In the same court, Chain Applications Pty Ltd, a company that supplies, maintains and inspects lifting and height safety equipment, pleaded guilty as a designer, manufacturer or supplier to failing to provide adequate information and thereby causing the death of the worker. The company was fined $500,000 and also ordered to pay $9,121.50 in costs.
The incident occurred in May 2019, when a worker at L&M Radiator (L&M) suffered fatal crush injuries after the lifting chains attached to a gantry crane failed, allowing a large radiator to fall to the floor and crush him beneath it and another radiator he was cleaning. The radiator that fell was suspended by lifting chains attached to an overhead gantry crane, and passed close to the victim when being moved to another position. The base of the suspended radiator was about waist height from the ground.
The employee was working in an area that should have been identified and maintained as a designated exclusion zone when the lifting chains snapped and the radiator toppled onto the employee. WorkSafe WA Commissioner Darren Kavanagh said the incident should serve as a reminder that exclusion zones should be implemented and strictly observed in workplaces that are likely to include suspended loads. Kavanagh said that WorkSafe will take prosecution action against companies that fail to provide and maintain a safe work environment, with serious consequences for these companies.

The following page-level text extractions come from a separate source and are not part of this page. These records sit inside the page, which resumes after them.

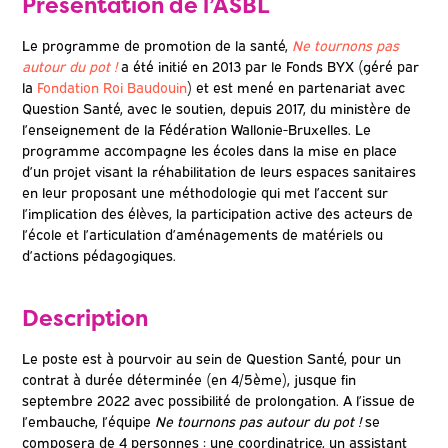
Présentation de l’ASBL
Le programme de promotion de la santé,
Ne tournons pas
autour du pot !
a été initié en 2013 par le Fonds BYX (géré par
la
Fondation Roi Baudouin
) et est mené en partenariat avec
Question Santé, avec le soutien, depuis 2017, du ministère de
l’enseignement de la Fédération Wallonie-Bruxelles. Le
programme accompagne les écoles dans la mise en place
d’un projet visant la réhabilitation de leurs espaces sanitaires
en leur proposant une méthodologie qui met l’accent sur
l’implication des élèves, la participation active des acteurs de
l’école et l’articulation d’aménagements de matériels ou
d’actions pédagogiques.
Description
Le poste est à pourvoir au sein de Question Santé, pour un
contrat à durée déterminée (en 4/5ème), jusque fin
septembre 2022 avec possibilité de prolongation. A l’issue de
l’embauche, l’équipe
Ne tournons pas autour du pot !
se
composera de 4 personnes : une coordinatrice, un assistant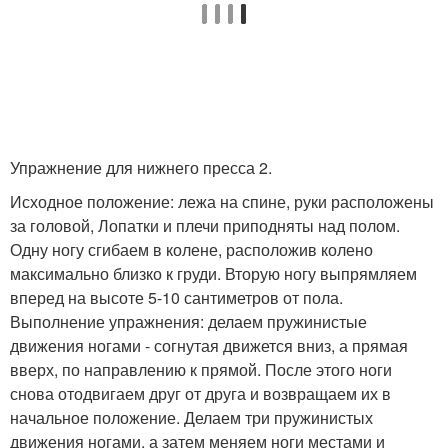
Упражнение для нижнего пресса 2.
Исходное положение: лежа на спине, руки расположены
за головой, Лопатки и плечи приподняты над полом.
Одну ногу сгибаем в колене, расположив колено
максимально близко к груди. Вторую ногу выпрямляем
вперед на высоте 5-10 сантиметров от пола.
Выполнение упражнения: делаем пружинистые
движения ногами - согнутая движется вниз, а прямая
вверх, по направлению к прямой. После этого ноги
снова отодвигаем друг от друга и возвращаем их в
начальное положение. Делаем три пружинистых
движения ногами, а затем меняем ноги местами и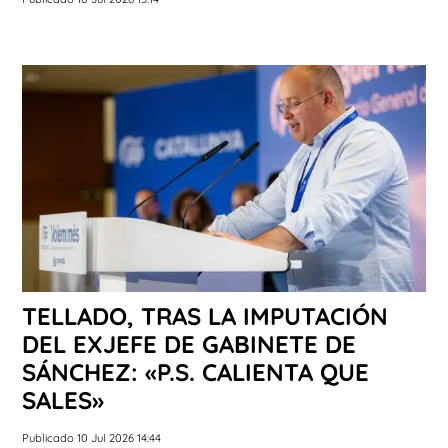
TELLADO, TRAS LA IMPUTACIÓN
DEL EXJEFE DE GABINETE DE
SÁNCHEZ: «P.S. CALIENTA QUE
SALES»
Publicado 10 Jul 2026 14:44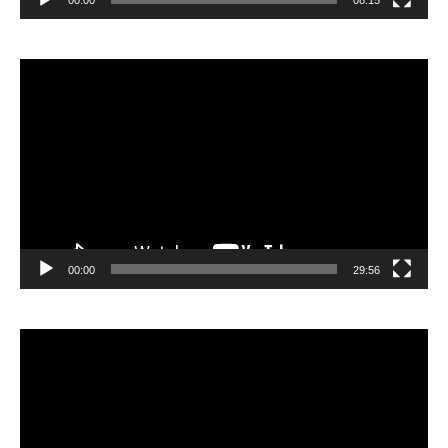
00:00
08:15
Видеоплеер
00:00
29:56
Видеоплеер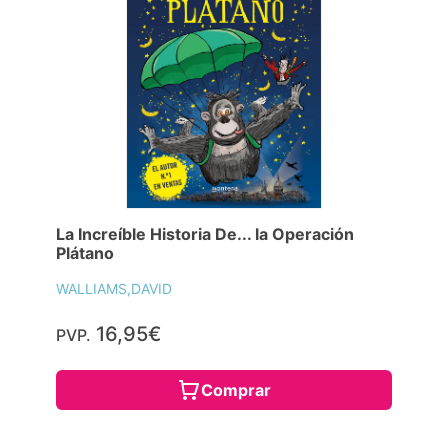
La Increíble Historia De... la Operación
Plátano
WALLIAMS,DAVID
16,95€
PVP.
Comprar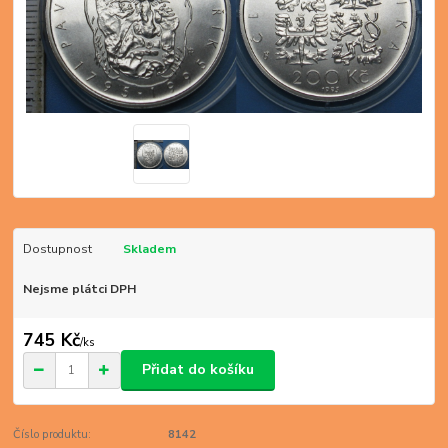
Dostupnost
Skladem
Nejsme plátci DPH
745 Kč
/
ks
Přidat do košíku
Číslo produktu:
8142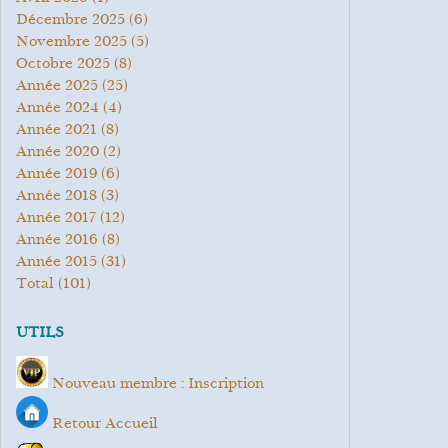
décembre 2025
(6)
novembre 2025
(5)
octobre 2025
(8)
année 2025
(25)
année 2024
(4)
année 2021
(8)
année 2020
(2)
année 2019
(6)
année 2018
(3)
année 2017
(12)
année 2016
(8)
année 2015
(31)
total
(101)
UTILS
Nouveau membre : Inscription
Retour Accueil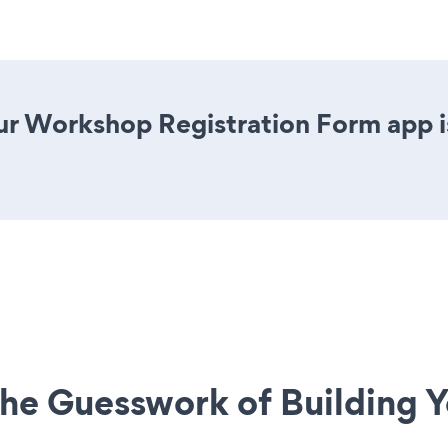
r Workshop Registration Form app is 
he Guesswork of Building Y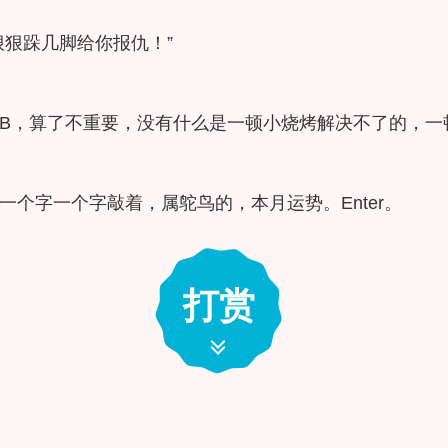
狠狠跺几脚给你报仇！”
。
是B，算了不重要，没有什么是一顿小烧烤解决不了的，
个字一个字敲着，属鸵鸟的，本月运势。Enter。
打赏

“The need for and use of exclusion zones around suspended loads is well known throughout industry, and really is simple common sense. The magistrate found that the degree of risk at this workplace was significant given the heavy objects being lifted, and accepted that L&M could easily have implemented the practicable measures required to lessen that risk. The case is also a timely reminder that designers, manufacturers and suppliers also have responsibilities when it comes to the safety of workers using their products,” Kavanagh said.
According to Kavanagh, Chain Applications supplied the lifting chains at the L&M premises, and the magistrate found that they should have informed L&M about when and how the chains could safely be used, and should have made it clear that care was needed in relation to corrosive environments such as those at L&M’s premises. “The fact that neither L&M nor Chain Applications did everything practicable to ensure a safe workplace led to the tragic death of a worker and sizeable penalties for the two companies,” Kavanagh said.
This investigation prompted WorkSafe to produce a Safety Bulletin titled ‘Embrittlement – serious risk to alloy lifting chain integrity when lifting loads in a corrosive environment’.